=== Text excerpt ===
::::

(A) HeLa cells were transfected with Ctrl siRNA, with four pooled (Pre)miRNAs [ (Pre)miR-15b, (Pre)miR-24, (Pre)miR-25, and (Pre)miR-141] or with four pooled (AS)miRNAs [(AS)miR-15b, (AS)miR-24, (AS)miR-25, and (AS)miR-141]. 48 hours later, MKK4 and GAPDH as a loading control were assessed by Western blot analysis. (B) Analysis of polysome profiles in cells transfected as described in (A). (C) Distribution of the mRNAs for MKK4 (left) and GAPDH (right) on polysome gradients prepared from the transfection groups described in panel A. (D and E) WI-38 cells of intermediate passage (Pdl 39) were transfected as described in (A). 48 hours later, MKK4 was assessed by Western blot analysis (D) and MKK4 mRNA distribution on polysome gradients was determined (E). MKK4 signals were quantified by densitometry from 3 Western blots (A and D).

::::

=== Records shown ===
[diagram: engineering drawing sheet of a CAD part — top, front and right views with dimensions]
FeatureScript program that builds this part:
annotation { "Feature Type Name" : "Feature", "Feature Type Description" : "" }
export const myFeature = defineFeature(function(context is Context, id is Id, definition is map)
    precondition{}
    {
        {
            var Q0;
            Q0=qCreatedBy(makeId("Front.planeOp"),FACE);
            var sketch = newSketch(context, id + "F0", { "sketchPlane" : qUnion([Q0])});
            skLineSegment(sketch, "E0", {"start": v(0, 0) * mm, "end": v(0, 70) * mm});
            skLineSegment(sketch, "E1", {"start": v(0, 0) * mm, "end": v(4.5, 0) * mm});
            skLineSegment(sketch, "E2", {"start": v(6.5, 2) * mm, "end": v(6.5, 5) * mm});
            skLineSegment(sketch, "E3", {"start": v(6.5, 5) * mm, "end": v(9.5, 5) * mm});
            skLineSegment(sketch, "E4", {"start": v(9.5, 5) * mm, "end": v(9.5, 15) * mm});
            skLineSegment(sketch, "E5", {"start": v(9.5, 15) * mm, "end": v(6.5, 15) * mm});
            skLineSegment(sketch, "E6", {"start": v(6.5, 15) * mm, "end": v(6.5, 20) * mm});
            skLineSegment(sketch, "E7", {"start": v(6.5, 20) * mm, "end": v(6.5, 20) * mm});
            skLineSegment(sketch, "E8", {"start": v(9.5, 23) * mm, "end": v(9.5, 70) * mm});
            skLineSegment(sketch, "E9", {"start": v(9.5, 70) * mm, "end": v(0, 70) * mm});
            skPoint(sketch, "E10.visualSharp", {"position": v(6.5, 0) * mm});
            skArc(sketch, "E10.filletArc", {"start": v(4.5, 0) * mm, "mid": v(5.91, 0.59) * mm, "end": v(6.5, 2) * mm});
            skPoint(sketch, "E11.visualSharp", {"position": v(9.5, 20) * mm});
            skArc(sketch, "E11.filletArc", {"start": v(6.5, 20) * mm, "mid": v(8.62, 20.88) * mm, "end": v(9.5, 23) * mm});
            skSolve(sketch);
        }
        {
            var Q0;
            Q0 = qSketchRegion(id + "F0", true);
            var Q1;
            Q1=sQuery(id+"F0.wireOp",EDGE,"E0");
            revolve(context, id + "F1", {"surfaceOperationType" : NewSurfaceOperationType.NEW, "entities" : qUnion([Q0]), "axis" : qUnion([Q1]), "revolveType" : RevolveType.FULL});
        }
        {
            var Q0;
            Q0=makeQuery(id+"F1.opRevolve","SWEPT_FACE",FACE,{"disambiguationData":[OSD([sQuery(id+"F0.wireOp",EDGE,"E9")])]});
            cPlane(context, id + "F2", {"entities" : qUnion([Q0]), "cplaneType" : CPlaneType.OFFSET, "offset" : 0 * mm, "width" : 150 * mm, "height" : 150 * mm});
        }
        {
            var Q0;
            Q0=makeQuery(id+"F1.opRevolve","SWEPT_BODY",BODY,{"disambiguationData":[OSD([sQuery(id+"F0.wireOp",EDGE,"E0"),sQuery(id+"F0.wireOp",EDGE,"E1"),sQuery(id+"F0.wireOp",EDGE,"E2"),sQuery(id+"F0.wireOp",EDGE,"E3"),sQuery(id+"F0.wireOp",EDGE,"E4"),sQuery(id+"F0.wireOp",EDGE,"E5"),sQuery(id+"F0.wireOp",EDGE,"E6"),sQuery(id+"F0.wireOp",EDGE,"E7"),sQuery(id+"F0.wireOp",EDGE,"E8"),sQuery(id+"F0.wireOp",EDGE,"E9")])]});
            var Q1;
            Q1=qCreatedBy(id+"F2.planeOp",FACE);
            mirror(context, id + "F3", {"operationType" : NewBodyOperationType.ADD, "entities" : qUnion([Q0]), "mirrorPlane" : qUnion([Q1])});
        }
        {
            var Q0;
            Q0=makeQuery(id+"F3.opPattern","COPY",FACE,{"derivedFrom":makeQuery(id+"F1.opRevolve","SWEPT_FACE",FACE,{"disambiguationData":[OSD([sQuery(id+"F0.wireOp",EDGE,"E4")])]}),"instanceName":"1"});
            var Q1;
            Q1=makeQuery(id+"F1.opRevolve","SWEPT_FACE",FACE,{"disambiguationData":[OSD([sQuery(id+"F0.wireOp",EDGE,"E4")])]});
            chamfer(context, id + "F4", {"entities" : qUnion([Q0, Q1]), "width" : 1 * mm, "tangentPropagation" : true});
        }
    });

::::

=== Work request ===
In the figure legend on the miRNA transfections, why was GAPDH measured by Western blot along with MKK4 in panel A? Answer in one to three sentences. The entries have no connection to the figure legend.

=== Solution below ===
GAPDH was measured as a loading control. It was assessed alongside MKK4 by Western blot analysis 48 hours after the HeLa cells were transfected.